The front layer 16 can also serve to electrically insulate and/or physically protect the piezoelectric element 14 from physical wear or damage. In some applications, the front layer 16 is also shaped to provide an acoustic lens function to focus ultrasound.
A first implementation of the first conventional ultrasound transducer 10 is shown in FIG. 2 and FIG. 3 to include a housing 22 to enclose components enumerated above. With the first implementation, the piezoelectric element 14 and the front layer 16 are formed and optionally adjusted to project the ultrasound 20 to have a focal point 24 located a desired distance into the front medium 18.
As part of the conversion by the piezoelectric element 14 of electrical energy into ultrasound 20, unwanted heat, as mentioned above, is generated by the piezoelectric element. Electronic compensation can be used with the first conventional ultrasound transducer 10 to help partially mitigate effects of the unwanted heat on performance of the first conventional ultrasound transducer.

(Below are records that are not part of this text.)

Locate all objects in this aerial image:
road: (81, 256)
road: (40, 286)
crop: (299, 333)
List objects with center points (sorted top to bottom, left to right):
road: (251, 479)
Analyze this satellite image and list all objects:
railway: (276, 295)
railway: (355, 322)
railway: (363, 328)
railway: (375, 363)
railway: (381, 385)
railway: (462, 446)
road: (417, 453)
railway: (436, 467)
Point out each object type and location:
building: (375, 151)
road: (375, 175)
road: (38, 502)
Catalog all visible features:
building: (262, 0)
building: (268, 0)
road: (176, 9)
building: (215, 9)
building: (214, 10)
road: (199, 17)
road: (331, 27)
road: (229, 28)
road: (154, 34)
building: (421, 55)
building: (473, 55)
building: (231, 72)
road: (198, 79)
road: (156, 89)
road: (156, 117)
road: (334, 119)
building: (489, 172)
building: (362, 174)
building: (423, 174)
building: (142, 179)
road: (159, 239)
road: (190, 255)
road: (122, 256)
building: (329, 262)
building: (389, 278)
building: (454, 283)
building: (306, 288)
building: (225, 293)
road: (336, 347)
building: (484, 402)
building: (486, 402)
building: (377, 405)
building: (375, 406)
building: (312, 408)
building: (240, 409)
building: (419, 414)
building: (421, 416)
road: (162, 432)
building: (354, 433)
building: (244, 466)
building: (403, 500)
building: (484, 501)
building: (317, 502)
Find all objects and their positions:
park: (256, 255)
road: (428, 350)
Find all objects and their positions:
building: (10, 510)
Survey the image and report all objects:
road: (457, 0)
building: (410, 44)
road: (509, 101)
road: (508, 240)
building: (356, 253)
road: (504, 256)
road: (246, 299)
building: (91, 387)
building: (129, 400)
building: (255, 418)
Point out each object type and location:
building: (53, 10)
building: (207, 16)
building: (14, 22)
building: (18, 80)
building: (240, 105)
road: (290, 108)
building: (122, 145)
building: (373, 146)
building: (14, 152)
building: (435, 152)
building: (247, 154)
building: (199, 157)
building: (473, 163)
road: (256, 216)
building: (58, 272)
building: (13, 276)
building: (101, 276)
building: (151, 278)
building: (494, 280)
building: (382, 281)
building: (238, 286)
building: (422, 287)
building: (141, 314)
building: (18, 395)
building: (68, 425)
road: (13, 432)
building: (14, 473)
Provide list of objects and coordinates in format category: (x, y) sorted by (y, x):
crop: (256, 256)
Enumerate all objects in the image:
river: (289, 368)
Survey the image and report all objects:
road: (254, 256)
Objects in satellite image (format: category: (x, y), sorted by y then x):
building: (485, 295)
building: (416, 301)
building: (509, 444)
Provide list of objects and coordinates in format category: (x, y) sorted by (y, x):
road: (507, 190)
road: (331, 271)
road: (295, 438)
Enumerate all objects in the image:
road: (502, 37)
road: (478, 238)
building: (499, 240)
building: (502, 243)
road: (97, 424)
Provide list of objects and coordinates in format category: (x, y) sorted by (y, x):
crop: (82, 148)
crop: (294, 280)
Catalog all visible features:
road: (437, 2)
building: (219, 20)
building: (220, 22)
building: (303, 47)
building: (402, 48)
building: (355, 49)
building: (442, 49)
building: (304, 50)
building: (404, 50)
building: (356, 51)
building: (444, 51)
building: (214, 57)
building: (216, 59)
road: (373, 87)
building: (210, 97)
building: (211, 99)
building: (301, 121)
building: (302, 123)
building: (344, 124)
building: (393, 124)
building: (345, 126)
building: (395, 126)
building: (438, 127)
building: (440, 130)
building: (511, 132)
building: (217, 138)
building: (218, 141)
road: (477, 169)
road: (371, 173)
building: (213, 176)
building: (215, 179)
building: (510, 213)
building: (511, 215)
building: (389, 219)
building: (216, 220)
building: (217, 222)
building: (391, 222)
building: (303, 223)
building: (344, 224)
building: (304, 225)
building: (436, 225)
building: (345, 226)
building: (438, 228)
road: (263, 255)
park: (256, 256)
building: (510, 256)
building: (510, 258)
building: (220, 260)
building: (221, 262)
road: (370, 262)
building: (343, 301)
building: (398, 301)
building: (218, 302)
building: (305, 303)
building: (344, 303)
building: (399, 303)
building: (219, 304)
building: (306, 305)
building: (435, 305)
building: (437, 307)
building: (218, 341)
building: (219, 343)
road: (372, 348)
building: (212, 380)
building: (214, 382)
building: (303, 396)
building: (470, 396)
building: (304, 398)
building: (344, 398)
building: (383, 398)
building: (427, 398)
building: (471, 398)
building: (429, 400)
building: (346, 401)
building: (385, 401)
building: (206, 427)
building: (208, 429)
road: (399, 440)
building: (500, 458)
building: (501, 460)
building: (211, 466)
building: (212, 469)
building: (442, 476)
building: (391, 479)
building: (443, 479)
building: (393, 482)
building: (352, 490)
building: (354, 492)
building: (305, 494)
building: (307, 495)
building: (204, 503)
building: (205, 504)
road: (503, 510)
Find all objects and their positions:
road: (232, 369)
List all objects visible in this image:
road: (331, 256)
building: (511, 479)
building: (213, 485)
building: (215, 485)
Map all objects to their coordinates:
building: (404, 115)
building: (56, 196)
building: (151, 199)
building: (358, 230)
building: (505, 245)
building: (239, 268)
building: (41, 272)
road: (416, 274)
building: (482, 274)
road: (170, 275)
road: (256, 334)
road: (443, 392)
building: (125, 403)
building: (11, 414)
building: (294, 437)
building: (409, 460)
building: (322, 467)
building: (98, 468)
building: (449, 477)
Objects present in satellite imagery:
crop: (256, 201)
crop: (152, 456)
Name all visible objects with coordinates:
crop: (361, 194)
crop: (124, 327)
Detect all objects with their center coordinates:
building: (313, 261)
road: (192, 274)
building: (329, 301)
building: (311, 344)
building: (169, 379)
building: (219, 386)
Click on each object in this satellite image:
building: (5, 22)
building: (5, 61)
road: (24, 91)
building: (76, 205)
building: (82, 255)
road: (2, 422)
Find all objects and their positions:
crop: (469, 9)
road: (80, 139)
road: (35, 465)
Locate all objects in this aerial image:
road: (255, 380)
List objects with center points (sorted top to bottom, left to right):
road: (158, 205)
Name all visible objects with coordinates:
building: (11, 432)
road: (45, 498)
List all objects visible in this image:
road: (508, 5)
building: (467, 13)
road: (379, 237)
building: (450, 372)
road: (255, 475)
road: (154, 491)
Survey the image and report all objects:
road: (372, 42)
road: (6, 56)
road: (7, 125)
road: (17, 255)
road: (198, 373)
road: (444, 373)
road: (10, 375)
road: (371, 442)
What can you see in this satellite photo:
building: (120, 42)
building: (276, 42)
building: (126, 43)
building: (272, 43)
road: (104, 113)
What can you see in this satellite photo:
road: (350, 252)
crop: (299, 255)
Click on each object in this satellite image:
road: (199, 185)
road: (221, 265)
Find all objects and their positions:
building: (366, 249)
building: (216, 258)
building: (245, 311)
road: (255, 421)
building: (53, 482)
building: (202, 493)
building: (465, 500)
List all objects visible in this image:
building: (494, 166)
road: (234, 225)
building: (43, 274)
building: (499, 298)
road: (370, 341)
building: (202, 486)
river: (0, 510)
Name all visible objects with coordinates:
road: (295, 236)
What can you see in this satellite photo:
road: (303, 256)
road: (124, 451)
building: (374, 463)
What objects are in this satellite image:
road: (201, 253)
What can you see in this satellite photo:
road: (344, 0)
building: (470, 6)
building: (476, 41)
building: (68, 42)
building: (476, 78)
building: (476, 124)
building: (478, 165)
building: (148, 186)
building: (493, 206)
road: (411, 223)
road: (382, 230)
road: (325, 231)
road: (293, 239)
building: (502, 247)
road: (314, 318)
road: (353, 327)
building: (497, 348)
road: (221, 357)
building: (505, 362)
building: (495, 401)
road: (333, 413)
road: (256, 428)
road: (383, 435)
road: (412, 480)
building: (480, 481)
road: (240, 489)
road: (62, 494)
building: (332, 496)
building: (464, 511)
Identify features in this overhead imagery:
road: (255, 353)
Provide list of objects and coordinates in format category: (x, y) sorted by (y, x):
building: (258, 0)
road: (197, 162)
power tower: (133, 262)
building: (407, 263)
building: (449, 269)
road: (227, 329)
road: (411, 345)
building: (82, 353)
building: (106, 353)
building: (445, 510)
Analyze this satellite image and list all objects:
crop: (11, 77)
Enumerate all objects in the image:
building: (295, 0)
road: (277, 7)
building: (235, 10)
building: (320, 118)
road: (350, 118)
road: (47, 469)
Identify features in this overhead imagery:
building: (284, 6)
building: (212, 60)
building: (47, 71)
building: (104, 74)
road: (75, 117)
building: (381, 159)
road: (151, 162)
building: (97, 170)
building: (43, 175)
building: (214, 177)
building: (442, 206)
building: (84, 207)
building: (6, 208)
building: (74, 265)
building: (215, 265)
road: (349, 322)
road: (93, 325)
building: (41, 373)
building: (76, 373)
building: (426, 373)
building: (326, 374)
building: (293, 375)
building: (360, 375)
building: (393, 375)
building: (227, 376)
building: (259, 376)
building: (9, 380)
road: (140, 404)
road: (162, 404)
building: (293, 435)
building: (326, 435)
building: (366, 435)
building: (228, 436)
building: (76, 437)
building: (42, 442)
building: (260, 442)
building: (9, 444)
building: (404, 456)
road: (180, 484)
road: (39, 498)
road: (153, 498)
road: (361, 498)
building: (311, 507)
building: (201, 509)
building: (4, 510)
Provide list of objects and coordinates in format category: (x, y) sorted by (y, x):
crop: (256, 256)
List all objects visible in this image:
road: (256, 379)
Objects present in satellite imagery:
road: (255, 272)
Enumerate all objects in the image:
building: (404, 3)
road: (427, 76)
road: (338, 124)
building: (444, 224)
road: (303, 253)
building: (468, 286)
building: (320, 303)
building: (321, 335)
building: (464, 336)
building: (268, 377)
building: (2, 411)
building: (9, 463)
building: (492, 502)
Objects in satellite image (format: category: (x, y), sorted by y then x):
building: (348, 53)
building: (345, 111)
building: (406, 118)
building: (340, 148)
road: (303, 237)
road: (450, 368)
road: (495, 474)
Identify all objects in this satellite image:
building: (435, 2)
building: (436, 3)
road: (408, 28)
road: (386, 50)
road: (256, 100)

A second conventional ultrasound transducer 30 is schematically depicted in FIG. 4 to include a thermal heat sink 32 positioned adjacent to the front layer 16 so that in operation the thermal heat sink is adjacent to the front medium 18 as shown. The thermal heat sink 32 is used to remove heat from the vicinity of the piezoelectric element 14 and is fashioned to conduct the ultrasound 20. Unfortunately, in practice the thermal heat sink 32 can be very thick compared with the front layer 16 along the X-dimension of travel of the ultrasound 20 so can also dissipate significant portions of the ultrasound 20 thereby resulting in more heat being generated and reducing efficiency with the transducer performance. The thermal heat sink 32 can also have other operational issues due to its added size and possible use of fluid, such as water, as at least a portion of the thermal mass.
A first implementation of the second conventional ultrasound transducer 30 is shown in FIG. 5 as using a fluid, such as water, for the thermal heat sink 32, which is shown to be contained by a structural appendage 34 and an acoustic membrane 36. Water can serve a dual purpose to cool and also acoustically couple between the second conventional ultrasound transducer 30 and a target. A second implementation of the second conventional ultrasound transducer 30 is shown in FIG. 6 to include a solid, such as a metal, for the thermal heat sink 32. In this second implementation, the structural appendage 34 includes channels 38 for a fluid, such as water, to be passed through to aid in removal of heat. Associated with these first and second implementations of the second conventional ultrasound transducer 30, the use of fluid, additional mass, attenuation of desired ultrasound energy, and positioning of the thermal heat sink 32 and the structural appendage 34 can raise operational issues.